Manifestations des agriculteurs: Bruxelles, source de tous les maux et… de toutes les réponses

Les tracteurs bloquent à nouveau Bruxelles. BELGA PHOTO NICOLAS MAETERLINCK
Olivier Mouton
Olivier Mouton Chef news

Des centaines de tracteurs paralysent à nouveau la capitale. En attente de réponses, mais “un virage à 180° est en cours”, dit le ministre David Clarinval. L’Europe, controversée, est aussi devenue le recours pour tout: industrie, défense…

Coucou, les revoilà. Quelque 300 tracteurs vont paralyser Bruxelles, une nouvelle fois, ce mardi, alors que se réunit un nouveau Conseil des ministres européens avec l’agriculture à son menu. Le ras-le-bol a été globalement entendu aux échelons belge et wallon, mais au niveau européen, cela ne va pas assez vite à leur goût. La tension demeure, elle était même montée d’un cran, avec des débordements, fin février. Et de nouveaux incidents sont à craindre.

Oui, il y eu quelques “avancées” obtenues depuis le début de leur mouvement de grogne, ils le reconnaissent. Mais leurs revendications principales demeurent: des prix rémunérateurs ou la fin des accords de libre-échange. Les récentes propositions de la Commission européenne “sont insuffisantes pour s’attaquer aux causes profondes qui ont motivé les manifestations des agriculteurs et agricultrices dans toute l’Europe depuis des mois”, estime la Coordination européenne Via Campesina.

“Depuis deux mois, on a fait un virage à 180°, insiste David Clarinval (MR), ministre belge de l’Agriculture, au micro de Bel RTL. Les agriculteurs s’en rendent compte, mais ce n’est pas encore tangible dans leur portefeuille.”

Bruxelles, au cenre de tout

L’Europe est, depuis la naissance de l’Union européenne, alors Communauté, au centre de la régulation de l’agriculture. Au lendemain de la guerre, il s’agissait d’assurer l’approvisionnement de pays marqués par le conflit. La Politique d’agriculture européenne a imposé ses quotas et ses aides, régissant un secteur rapidement transformé, notamment avec ses grandes exploitations et ses surplus.

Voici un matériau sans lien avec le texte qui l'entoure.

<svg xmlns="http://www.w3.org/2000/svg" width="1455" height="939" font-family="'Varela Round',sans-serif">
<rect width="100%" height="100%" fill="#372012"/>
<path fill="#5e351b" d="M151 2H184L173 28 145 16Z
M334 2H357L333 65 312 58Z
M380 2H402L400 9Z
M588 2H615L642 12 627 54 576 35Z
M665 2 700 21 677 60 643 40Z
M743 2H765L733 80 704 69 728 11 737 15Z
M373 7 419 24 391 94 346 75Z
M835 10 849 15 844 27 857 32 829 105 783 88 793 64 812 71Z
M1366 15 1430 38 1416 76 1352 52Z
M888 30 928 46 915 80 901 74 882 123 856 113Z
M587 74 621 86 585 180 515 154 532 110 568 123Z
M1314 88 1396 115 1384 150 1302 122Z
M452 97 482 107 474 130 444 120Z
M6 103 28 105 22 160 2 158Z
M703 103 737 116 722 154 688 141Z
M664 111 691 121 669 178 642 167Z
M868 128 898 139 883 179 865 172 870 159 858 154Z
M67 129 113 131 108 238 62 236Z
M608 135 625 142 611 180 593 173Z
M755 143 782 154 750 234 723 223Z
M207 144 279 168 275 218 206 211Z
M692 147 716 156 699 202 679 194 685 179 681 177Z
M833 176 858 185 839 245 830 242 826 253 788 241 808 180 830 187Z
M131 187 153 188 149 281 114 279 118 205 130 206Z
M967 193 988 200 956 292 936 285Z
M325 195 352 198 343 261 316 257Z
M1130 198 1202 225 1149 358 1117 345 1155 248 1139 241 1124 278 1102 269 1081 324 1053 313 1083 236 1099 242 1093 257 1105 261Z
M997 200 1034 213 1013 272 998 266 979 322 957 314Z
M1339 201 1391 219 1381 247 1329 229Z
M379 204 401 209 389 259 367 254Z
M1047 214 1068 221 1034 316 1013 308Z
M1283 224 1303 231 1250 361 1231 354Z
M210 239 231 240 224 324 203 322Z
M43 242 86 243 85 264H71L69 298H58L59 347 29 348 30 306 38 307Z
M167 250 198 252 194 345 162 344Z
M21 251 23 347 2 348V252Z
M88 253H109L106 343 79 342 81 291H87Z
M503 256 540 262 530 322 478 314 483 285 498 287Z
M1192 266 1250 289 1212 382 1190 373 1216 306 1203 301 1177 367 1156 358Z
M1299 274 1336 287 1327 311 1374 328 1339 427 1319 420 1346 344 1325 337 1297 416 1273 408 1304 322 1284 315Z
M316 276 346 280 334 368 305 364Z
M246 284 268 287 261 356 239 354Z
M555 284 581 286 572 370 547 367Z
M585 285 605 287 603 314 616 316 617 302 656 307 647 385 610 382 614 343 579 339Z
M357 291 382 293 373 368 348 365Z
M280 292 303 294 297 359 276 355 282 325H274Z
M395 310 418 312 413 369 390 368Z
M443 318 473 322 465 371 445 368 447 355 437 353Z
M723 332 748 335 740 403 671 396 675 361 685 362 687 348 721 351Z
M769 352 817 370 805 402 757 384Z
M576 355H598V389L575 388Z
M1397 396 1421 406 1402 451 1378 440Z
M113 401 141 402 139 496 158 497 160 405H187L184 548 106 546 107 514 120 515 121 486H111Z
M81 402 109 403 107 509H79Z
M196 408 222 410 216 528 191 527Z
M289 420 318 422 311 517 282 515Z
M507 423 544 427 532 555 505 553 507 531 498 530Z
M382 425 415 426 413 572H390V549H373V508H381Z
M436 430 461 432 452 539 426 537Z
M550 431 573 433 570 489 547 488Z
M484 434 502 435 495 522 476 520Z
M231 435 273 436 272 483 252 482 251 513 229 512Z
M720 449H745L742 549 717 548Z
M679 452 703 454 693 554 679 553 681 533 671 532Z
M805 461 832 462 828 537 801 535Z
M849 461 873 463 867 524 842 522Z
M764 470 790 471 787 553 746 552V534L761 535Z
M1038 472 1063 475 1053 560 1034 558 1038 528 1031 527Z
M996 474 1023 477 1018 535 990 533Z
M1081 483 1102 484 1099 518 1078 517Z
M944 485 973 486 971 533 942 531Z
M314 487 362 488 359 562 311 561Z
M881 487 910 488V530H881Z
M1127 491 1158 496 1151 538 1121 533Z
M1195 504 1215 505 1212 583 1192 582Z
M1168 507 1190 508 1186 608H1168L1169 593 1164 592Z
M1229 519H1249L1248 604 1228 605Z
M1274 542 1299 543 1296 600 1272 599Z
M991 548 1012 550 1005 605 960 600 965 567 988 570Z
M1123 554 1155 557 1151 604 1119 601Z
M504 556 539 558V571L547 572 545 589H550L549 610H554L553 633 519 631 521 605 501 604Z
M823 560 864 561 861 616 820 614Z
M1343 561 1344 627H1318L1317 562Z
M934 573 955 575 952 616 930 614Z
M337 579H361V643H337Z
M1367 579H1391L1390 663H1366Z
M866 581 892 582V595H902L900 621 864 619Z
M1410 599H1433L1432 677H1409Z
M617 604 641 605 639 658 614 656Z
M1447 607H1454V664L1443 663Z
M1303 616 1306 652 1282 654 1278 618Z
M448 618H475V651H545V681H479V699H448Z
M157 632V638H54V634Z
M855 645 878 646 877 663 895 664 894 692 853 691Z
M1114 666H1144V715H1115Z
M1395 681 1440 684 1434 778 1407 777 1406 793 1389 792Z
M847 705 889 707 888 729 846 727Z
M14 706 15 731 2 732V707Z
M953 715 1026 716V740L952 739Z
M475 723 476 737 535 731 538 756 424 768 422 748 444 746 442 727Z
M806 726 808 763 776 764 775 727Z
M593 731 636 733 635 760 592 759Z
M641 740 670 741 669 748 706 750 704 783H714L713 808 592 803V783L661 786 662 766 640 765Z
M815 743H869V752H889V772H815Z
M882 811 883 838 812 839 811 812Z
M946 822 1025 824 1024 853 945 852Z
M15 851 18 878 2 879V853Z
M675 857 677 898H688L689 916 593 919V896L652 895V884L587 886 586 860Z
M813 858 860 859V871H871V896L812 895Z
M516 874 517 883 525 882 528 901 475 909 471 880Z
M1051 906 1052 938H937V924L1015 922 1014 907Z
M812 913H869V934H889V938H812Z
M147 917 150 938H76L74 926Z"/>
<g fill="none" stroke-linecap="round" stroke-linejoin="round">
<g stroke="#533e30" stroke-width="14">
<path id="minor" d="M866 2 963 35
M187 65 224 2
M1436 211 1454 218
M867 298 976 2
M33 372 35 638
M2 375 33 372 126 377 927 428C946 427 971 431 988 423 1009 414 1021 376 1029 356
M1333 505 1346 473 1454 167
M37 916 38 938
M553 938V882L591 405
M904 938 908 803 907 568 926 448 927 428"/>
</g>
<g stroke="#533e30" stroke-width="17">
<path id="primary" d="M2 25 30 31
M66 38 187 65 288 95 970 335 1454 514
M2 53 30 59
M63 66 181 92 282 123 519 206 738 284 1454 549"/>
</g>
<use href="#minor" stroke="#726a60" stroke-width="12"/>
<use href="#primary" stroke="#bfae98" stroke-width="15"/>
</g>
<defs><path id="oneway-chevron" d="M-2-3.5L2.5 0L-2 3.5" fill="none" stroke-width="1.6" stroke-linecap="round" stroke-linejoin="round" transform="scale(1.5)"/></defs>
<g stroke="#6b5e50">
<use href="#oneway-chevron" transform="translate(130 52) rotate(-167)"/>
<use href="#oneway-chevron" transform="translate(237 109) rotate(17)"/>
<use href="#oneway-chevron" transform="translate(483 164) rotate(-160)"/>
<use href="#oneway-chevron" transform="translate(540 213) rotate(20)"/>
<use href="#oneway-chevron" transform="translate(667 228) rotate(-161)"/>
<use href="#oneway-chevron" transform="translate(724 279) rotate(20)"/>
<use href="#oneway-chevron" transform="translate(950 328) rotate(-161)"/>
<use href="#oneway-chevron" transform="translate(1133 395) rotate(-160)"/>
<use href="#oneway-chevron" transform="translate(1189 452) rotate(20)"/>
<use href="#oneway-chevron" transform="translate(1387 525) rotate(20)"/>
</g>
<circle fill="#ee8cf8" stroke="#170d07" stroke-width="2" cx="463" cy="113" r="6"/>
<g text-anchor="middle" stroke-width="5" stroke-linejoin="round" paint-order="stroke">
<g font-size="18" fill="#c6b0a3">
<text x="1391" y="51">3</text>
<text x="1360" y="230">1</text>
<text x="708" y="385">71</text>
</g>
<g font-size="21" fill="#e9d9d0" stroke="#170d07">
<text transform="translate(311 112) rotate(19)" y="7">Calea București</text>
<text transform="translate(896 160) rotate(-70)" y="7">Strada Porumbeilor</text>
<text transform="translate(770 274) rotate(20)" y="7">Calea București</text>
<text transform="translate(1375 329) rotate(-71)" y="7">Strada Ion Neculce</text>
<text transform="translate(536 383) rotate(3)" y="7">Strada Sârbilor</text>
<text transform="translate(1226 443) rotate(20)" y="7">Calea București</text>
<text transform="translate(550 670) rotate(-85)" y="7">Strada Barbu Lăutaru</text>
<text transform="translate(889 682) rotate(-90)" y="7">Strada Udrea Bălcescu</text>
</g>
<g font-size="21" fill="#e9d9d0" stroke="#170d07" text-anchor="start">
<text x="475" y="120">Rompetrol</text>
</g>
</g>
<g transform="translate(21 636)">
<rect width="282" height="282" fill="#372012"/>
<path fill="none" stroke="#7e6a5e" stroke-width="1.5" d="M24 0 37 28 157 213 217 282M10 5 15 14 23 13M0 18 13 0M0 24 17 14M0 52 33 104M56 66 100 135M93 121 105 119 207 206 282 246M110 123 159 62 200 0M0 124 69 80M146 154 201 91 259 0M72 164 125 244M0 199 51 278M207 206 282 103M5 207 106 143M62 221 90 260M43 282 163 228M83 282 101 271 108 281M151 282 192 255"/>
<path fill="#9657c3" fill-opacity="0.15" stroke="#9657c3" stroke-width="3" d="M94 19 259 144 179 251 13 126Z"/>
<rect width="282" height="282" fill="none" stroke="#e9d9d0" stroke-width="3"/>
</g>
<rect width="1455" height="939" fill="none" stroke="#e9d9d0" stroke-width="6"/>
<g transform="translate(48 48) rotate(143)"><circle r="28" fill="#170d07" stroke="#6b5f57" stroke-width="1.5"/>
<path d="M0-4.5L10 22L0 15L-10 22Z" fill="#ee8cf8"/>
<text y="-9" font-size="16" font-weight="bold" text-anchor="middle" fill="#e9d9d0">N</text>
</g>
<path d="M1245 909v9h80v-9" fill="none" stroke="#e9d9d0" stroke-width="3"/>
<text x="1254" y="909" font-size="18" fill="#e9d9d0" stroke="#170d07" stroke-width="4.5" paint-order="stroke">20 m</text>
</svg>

Voilà l’agriculture à un nouveau tournant: prix trop souvent insuffisants pour vivre, contraintes environnementales pour limiter l’impact sur le changement climatique…

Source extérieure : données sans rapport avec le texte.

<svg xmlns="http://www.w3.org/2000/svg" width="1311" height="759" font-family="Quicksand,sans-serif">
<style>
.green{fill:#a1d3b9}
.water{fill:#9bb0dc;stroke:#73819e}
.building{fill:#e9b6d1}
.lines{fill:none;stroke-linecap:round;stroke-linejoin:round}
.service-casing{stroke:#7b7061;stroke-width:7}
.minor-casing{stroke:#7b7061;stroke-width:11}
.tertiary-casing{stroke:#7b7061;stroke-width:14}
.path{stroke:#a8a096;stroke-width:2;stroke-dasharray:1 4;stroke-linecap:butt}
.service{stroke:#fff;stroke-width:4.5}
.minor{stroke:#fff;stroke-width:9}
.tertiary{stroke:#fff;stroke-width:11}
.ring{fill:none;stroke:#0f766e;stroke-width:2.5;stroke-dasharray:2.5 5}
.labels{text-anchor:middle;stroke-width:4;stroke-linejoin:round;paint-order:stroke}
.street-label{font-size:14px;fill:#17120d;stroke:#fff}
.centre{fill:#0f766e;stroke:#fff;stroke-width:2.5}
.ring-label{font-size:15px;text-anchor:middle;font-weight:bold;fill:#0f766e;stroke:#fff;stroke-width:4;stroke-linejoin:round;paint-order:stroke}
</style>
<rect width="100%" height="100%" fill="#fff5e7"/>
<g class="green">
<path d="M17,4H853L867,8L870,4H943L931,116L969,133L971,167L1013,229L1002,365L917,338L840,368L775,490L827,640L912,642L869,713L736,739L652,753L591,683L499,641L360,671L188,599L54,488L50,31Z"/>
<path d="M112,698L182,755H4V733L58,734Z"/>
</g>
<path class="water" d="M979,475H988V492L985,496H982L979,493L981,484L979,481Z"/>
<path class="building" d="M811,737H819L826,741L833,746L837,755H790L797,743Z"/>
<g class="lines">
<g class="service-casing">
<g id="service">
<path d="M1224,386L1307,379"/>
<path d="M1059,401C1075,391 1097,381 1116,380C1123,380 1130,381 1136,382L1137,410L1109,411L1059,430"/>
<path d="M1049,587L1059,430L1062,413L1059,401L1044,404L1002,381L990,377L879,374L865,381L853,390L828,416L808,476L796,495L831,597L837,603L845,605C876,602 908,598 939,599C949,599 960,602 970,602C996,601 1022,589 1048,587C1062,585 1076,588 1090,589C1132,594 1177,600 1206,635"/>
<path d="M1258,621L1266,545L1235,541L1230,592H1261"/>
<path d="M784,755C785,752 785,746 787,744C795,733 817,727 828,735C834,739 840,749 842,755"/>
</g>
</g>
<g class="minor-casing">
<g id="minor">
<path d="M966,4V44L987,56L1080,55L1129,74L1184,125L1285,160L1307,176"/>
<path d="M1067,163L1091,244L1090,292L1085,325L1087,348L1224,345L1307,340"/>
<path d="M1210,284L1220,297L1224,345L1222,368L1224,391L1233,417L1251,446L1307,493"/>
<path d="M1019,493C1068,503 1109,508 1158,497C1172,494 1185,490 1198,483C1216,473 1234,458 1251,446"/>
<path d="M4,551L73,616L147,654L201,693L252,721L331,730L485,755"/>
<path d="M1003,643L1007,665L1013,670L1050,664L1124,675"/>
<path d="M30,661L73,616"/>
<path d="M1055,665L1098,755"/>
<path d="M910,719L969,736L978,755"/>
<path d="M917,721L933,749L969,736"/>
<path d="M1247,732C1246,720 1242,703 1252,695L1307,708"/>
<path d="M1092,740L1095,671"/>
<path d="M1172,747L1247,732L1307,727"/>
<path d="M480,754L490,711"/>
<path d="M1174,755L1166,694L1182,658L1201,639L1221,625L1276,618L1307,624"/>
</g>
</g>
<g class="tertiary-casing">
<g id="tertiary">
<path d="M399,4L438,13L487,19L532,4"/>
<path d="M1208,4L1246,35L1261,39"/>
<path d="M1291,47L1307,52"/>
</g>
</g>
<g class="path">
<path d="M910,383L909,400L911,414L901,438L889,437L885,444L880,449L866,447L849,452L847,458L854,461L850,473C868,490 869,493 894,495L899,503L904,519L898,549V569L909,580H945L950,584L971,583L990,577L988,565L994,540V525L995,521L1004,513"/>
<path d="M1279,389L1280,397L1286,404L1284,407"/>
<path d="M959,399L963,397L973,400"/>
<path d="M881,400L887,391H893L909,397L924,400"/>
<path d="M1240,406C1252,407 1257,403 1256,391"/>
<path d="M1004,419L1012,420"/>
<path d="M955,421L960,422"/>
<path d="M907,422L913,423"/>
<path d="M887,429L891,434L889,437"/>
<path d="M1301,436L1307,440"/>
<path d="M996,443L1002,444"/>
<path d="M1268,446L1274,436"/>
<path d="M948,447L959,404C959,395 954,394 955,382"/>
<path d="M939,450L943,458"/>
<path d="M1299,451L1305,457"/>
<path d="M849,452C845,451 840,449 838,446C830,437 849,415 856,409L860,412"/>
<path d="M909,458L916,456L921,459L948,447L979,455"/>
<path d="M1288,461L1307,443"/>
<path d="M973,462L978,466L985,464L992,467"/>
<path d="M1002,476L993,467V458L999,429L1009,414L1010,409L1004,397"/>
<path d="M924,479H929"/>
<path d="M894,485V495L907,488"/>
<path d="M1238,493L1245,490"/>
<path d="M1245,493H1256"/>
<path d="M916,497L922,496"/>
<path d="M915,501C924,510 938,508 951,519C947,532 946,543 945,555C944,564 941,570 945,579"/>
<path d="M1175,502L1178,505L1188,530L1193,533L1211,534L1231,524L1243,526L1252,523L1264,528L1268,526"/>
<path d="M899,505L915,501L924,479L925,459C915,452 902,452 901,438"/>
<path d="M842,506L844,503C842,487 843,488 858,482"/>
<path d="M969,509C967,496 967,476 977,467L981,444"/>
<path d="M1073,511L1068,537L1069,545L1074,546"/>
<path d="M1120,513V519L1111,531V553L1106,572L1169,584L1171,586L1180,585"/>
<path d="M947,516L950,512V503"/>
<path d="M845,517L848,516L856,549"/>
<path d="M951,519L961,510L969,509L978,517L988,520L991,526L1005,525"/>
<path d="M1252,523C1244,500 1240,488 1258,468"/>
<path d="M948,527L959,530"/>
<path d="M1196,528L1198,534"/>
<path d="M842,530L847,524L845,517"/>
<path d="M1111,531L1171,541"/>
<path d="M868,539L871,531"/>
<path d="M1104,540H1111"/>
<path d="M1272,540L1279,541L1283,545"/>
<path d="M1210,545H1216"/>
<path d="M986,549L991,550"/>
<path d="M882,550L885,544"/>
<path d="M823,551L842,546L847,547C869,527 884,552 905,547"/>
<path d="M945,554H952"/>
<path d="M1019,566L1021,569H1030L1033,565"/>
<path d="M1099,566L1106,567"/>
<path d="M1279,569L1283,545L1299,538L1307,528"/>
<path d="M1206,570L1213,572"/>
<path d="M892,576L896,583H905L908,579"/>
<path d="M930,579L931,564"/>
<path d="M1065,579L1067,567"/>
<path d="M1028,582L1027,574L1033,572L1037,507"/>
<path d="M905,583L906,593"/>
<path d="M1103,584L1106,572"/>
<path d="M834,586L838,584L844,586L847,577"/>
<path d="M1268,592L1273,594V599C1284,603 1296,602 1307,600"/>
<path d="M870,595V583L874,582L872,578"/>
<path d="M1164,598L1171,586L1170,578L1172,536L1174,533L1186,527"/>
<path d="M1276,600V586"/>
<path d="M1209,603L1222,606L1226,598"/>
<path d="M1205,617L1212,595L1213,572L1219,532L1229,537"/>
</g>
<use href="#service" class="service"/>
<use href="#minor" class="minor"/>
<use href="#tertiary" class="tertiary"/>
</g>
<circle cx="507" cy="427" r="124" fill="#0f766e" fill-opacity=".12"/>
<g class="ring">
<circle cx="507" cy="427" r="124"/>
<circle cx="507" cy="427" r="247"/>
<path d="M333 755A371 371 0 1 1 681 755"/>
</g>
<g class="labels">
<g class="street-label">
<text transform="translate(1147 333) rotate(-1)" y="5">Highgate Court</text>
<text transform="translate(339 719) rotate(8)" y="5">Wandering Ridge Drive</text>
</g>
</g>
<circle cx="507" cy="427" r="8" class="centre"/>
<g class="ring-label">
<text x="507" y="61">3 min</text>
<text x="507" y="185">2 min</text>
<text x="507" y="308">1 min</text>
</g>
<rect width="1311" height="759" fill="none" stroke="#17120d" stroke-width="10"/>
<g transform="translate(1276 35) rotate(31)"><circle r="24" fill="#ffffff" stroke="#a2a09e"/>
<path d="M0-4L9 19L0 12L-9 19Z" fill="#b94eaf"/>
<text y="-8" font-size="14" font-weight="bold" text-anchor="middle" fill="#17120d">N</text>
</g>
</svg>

La grogne est donc structurelle, elle remet en cause, depuis des semaines, les rapports au secteur de la distribution, elle demande des simplifications administratives… Les agriculteurs veulent retrouver une forme de liberté, mais c’est aussi un monde coupé en deux entre les agricultures intensives et les artisans, chez nous surtout présents en Wallonie. Comment satisfaire tout le monde? Le chantier est complexe.

David Clarinval insiste sur ce qui est sur la table au niveau européen: taxation à 100% des importations russes à hauteur de 1 milliard, limitation des importations ukrainiennes, révision fondamentale de la PAC et réorientation des contraintes environnementales. Les traités de libre-échange ne seront pas signés, notamment le Mercosur, sans clauses miroir. Bref, cela bouge, lentement, mais cela bouge.

Critiquée et derniers recours

A quelque deux mois des élections européennes (en plus des fédérales et régionales, en Belgique), la Commission et les ministres européens sont sur tous les fronts. En cette ère de multicrises, l’Europe est souvent montrée du doigt. Bruxelles, depuis des décennies, est “la” coupable toute trouvée. Et lors du scrutin à venir, la montée de l’extrême droite risque de réclamer un retour aux Etats.

C’est le grand paradoxe. Car face aux défis gigantesques de l’époque, l’Europe est aussi… la seule susceptible d’apporter les réponses nécessaires. C’est le cas pour l’agriculture, mais l’industrie appelle également à l’aide face aux menaces qui pèsent sur la compétitivité et le concurrence féroce des Etats-Unis et de la Chine. En matière de défense, c’est l’Europe encore qui est susceptible de dégager un fonds pour se réarmer face à la menance russe. Et face au défi climatique, seule l’Europe à la taille critique pour agir.

C’est d’ailleurs l’autre paradoxe: même les partis “souverainistes” ou extrémistes ne réclament plus la fin de l’Union européenne, mais le retour à une Europe des Etats. Car elle restera toujours la source de tous les maux et… de toutes les réponses.